How to repair a broken-resized qcow2 disk image for libvirt/kvm?

Solution 1:

Did you run the "qemu-img resize diskimage.qcow2 +22GB" while the QEMU process was still running with the same disk open ? If so, that would certainly explain the data corruption, as you would potentially have 2 processes writing to the qcow2 file at the same time and if both writes required qcow2 metadata allocations that could corrupt internal file data structures.

The "qemu-img check" result looks very bogus. In particular tcmalloc is complaining that it can't allocate a 360 GB block of memory. It looks like qemu-img is misinterpreting this error as success, printing the bogus message "No errors found". This is a bug you should certainly report to QEMU.

The 'convert' error just looks to be a followup to the same error that tcmalloc hit.

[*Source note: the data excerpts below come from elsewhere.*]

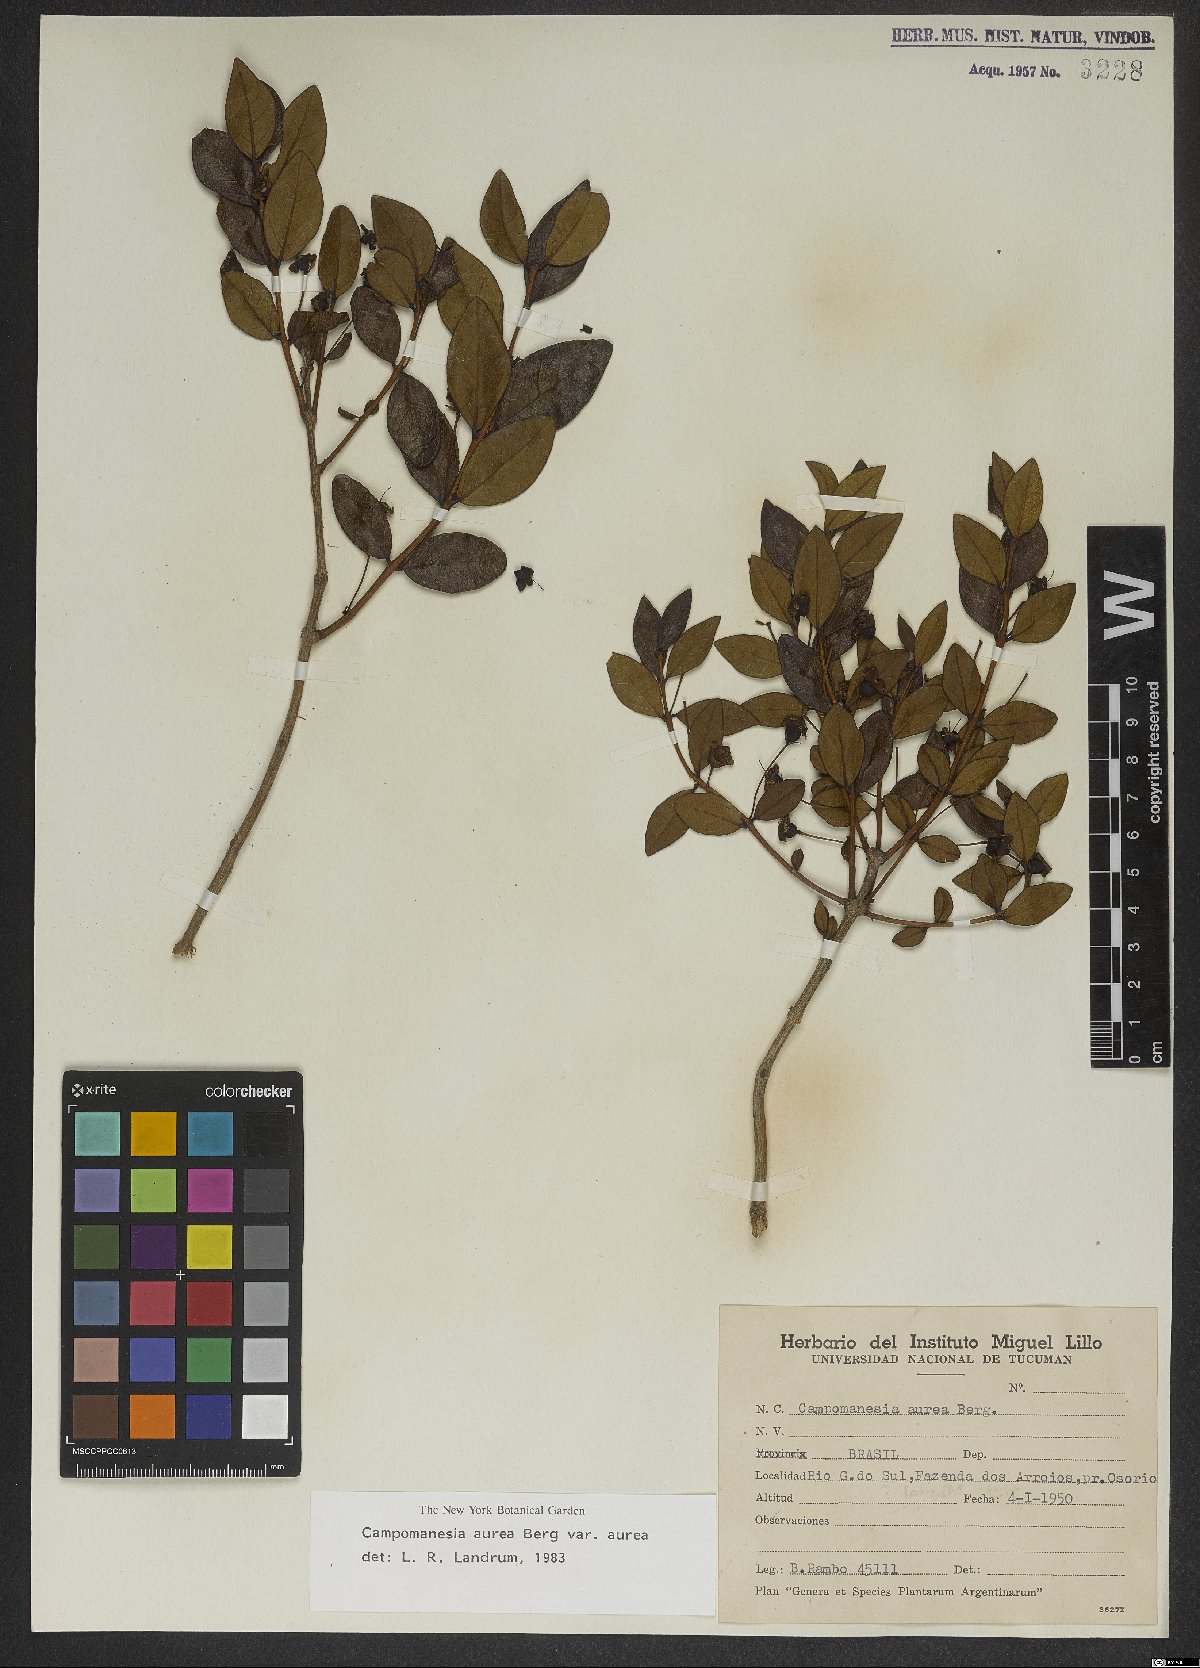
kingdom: Plantae
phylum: Tracheophyta
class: Magnoliopsida
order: Myrtales
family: Myrtaceae
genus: Campomanesia
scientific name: Campomanesia aurea
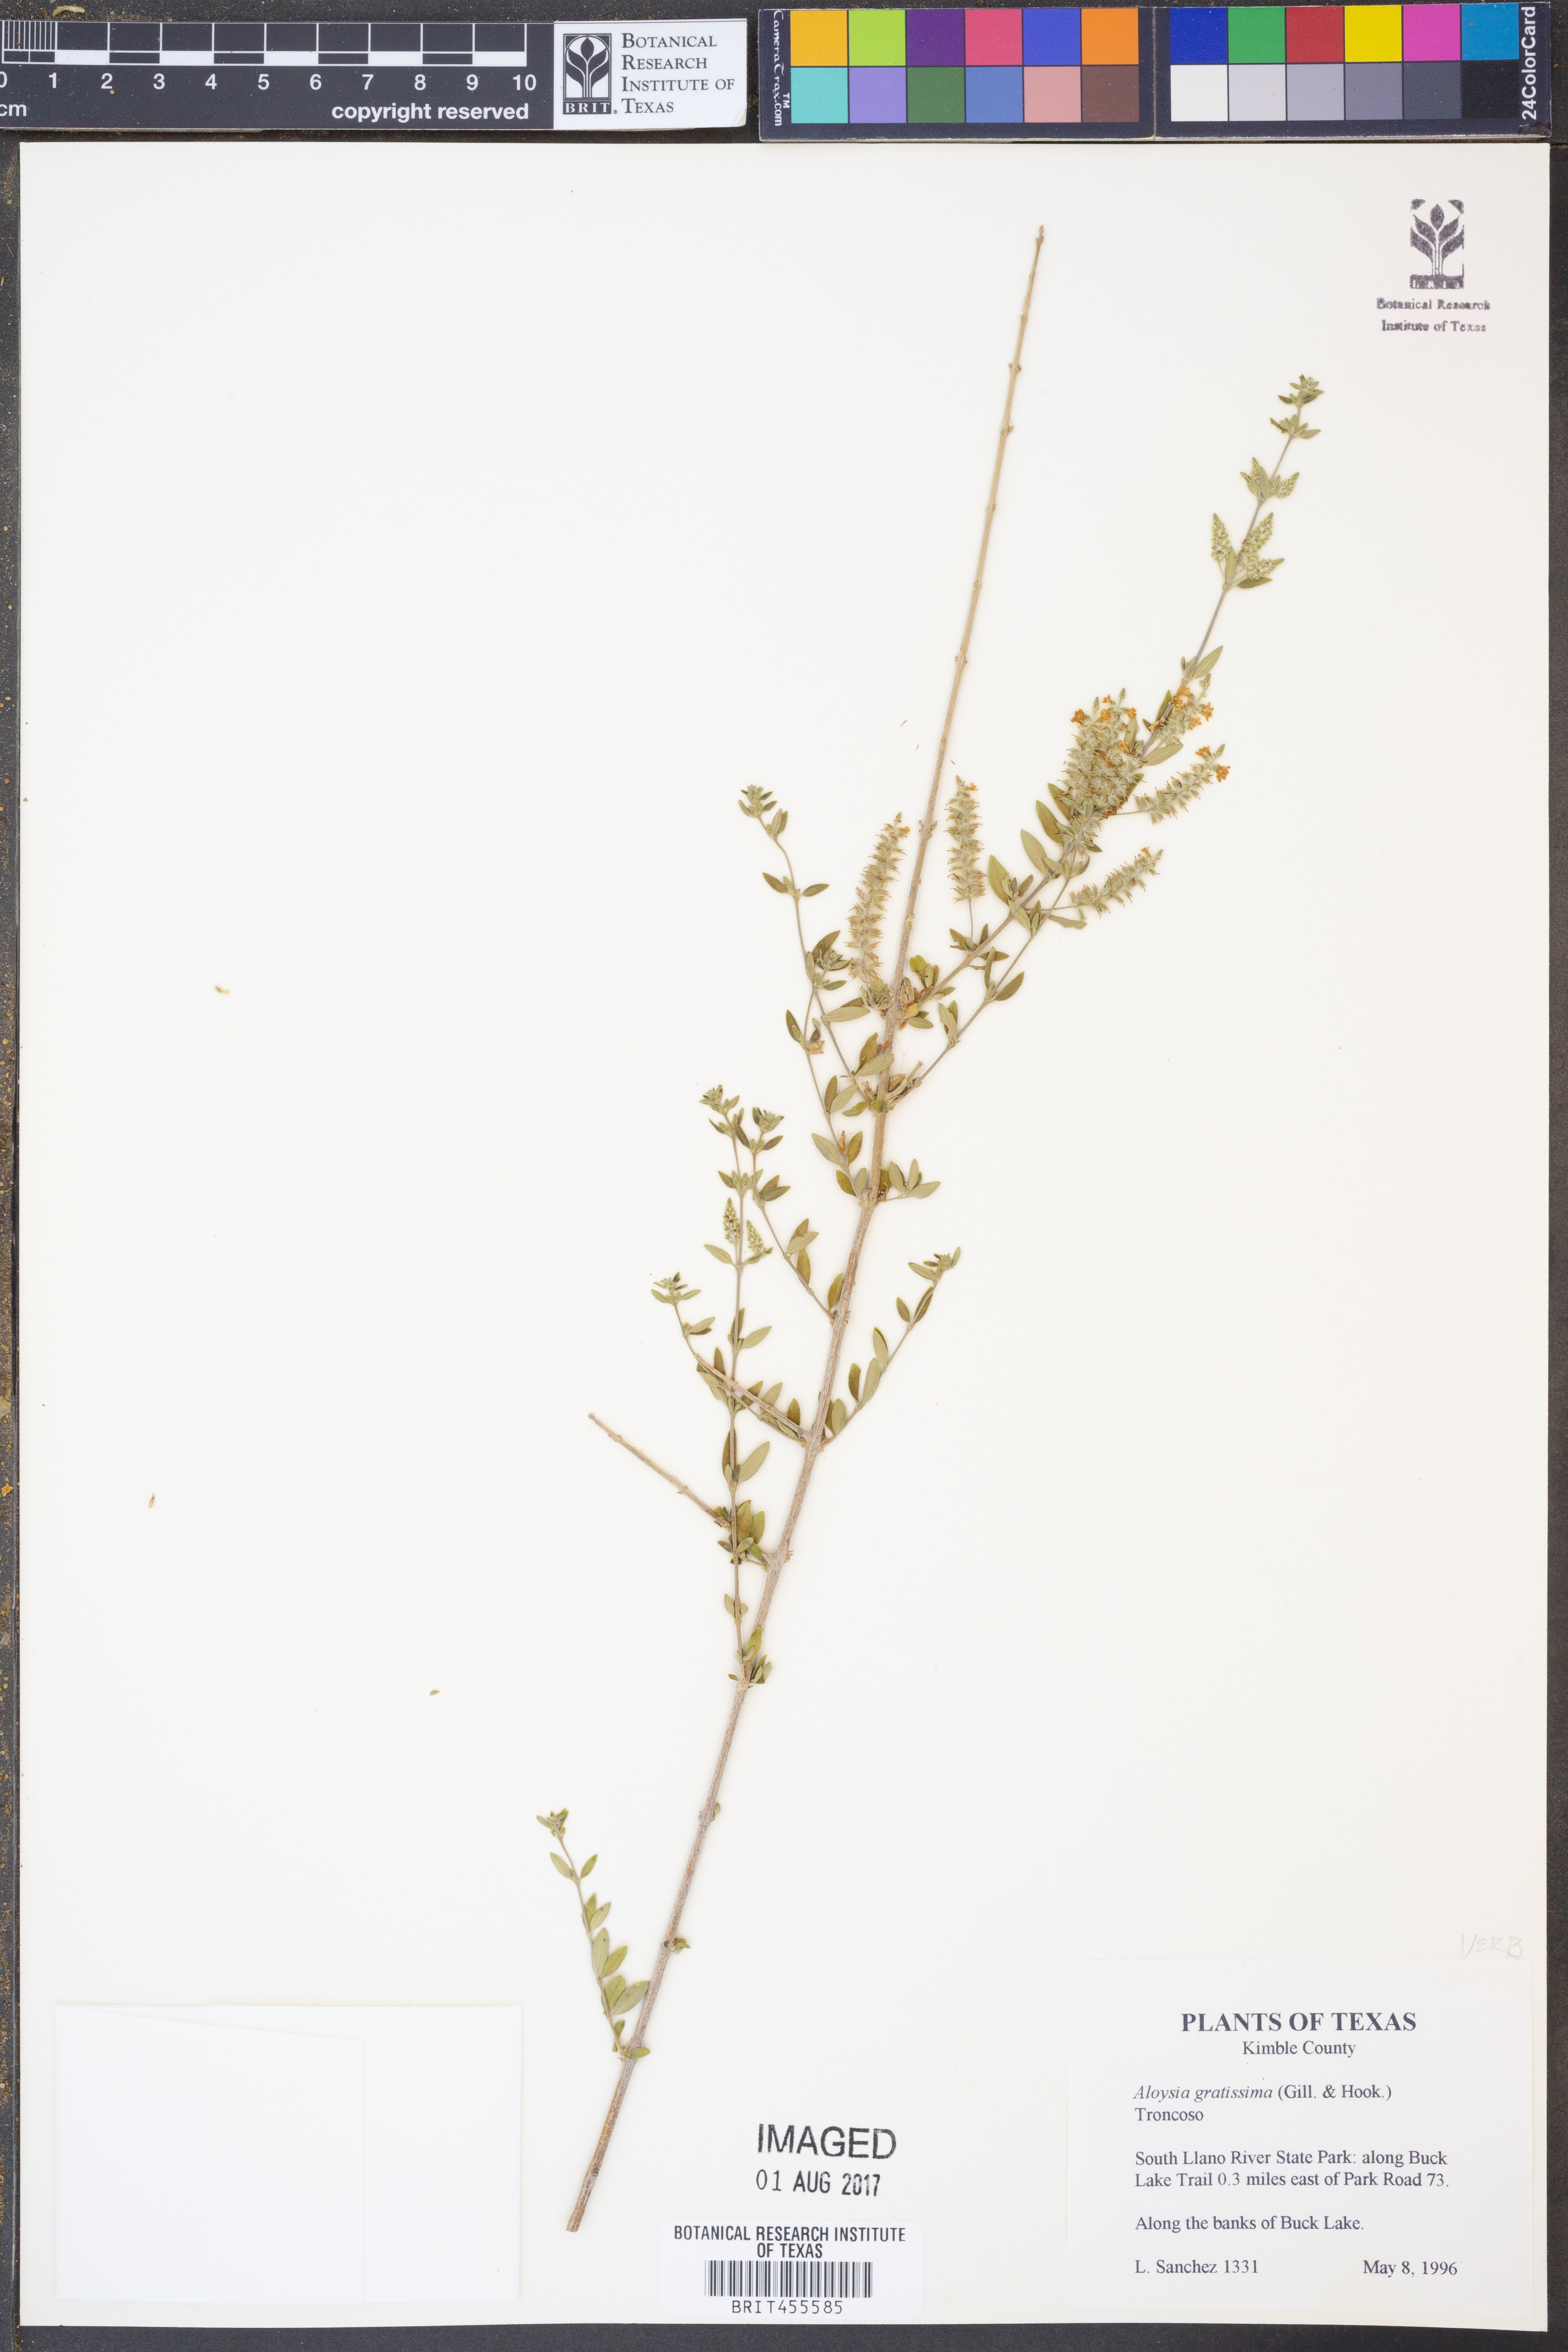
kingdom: Plantae
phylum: Tracheophyta
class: Magnoliopsida
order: Lamiales
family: Verbenaceae
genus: Aloysia
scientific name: Aloysia gratissima
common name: Common bee-brush
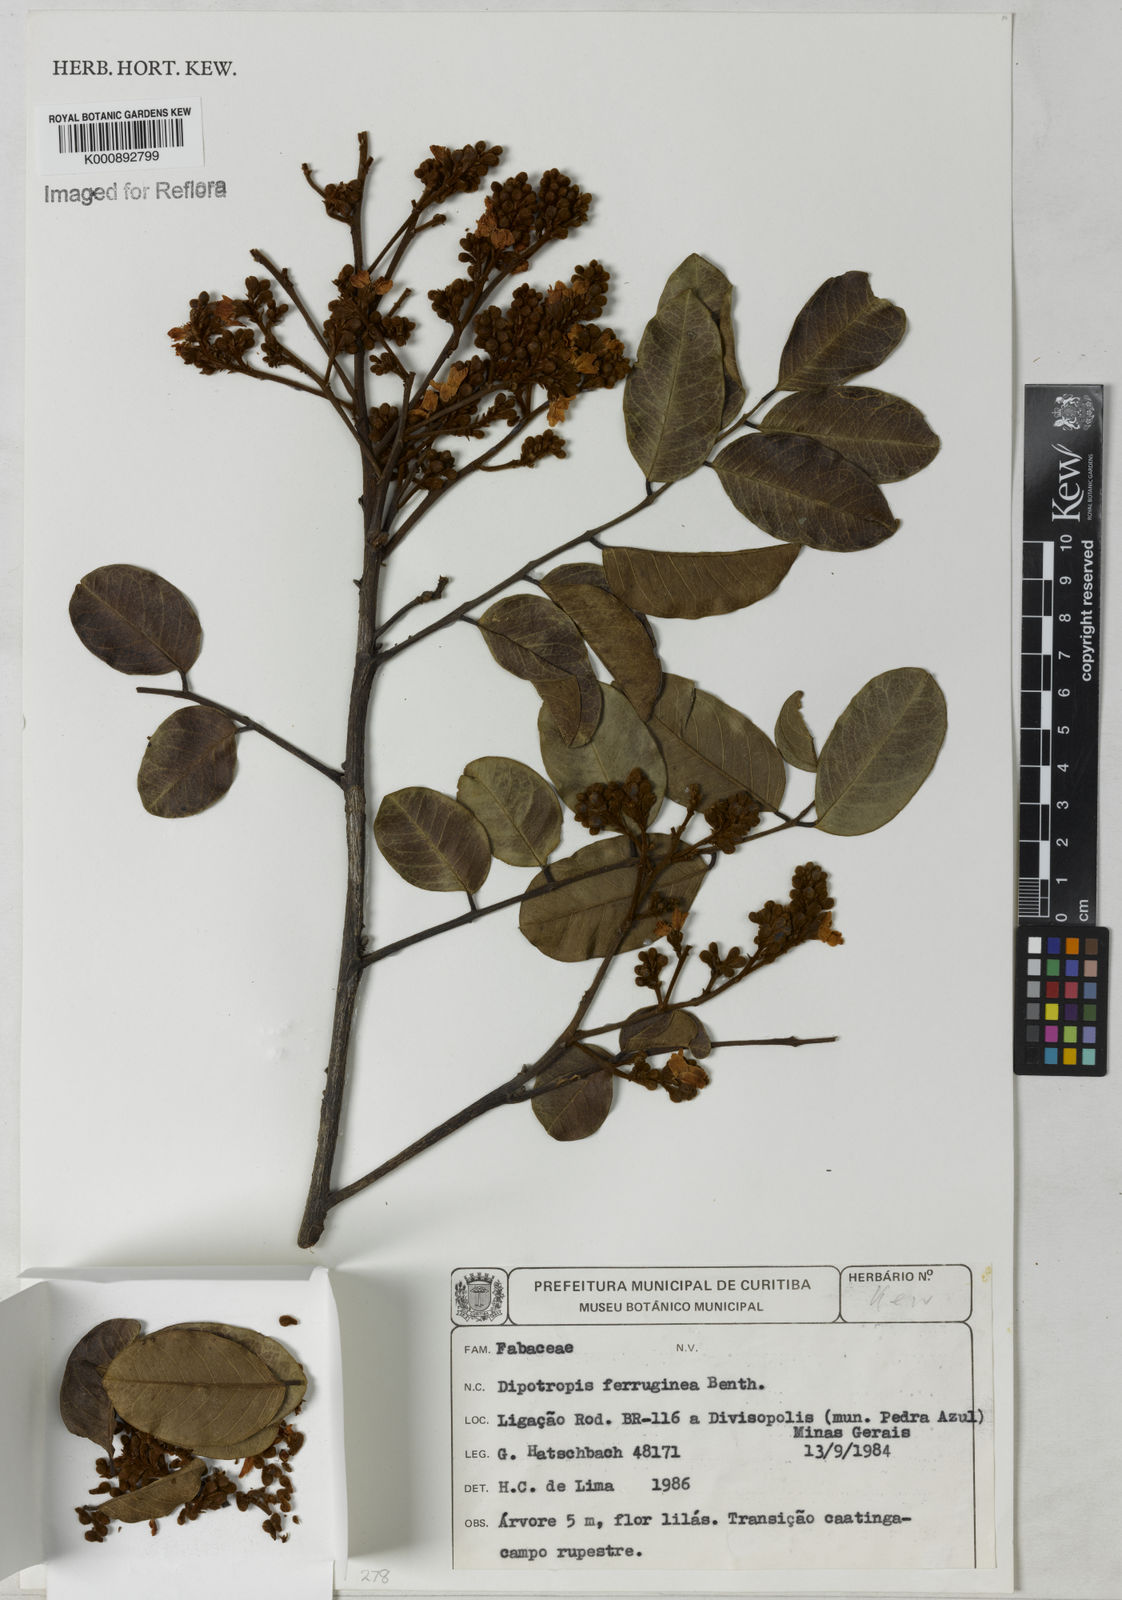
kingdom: Plantae
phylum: Tracheophyta
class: Magnoliopsida
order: Fabales
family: Fabaceae
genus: Diplotropis
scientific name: Diplotropis ferruginea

Unfortunately I don't have any suggestions to fix the problem - I was just going to recommend "check -r" to try to fix it. Your only likely remaining chance is to mail qemu-devel and see if any of the qcow2 maintainers have suggestions.

Solution 2:

Treat qcow2 corruption like a hard drive with bad blocks.

Shutdown that VM.

Then do:

modprobe nbd
qemu-nbd --connect=/dev/nbd0 diskimage.qcow2
ddrescue /dev/nbd0 new_diskimage.raw
qemu-nbd --disconnect /dev/nbd0
qemu-img convert -O qcow2 new_diskimage.raw new_diskimage.qcow2

Now try to boot and pray, hopefully it will get you to the rescue mode, where you can run fsck on that disk.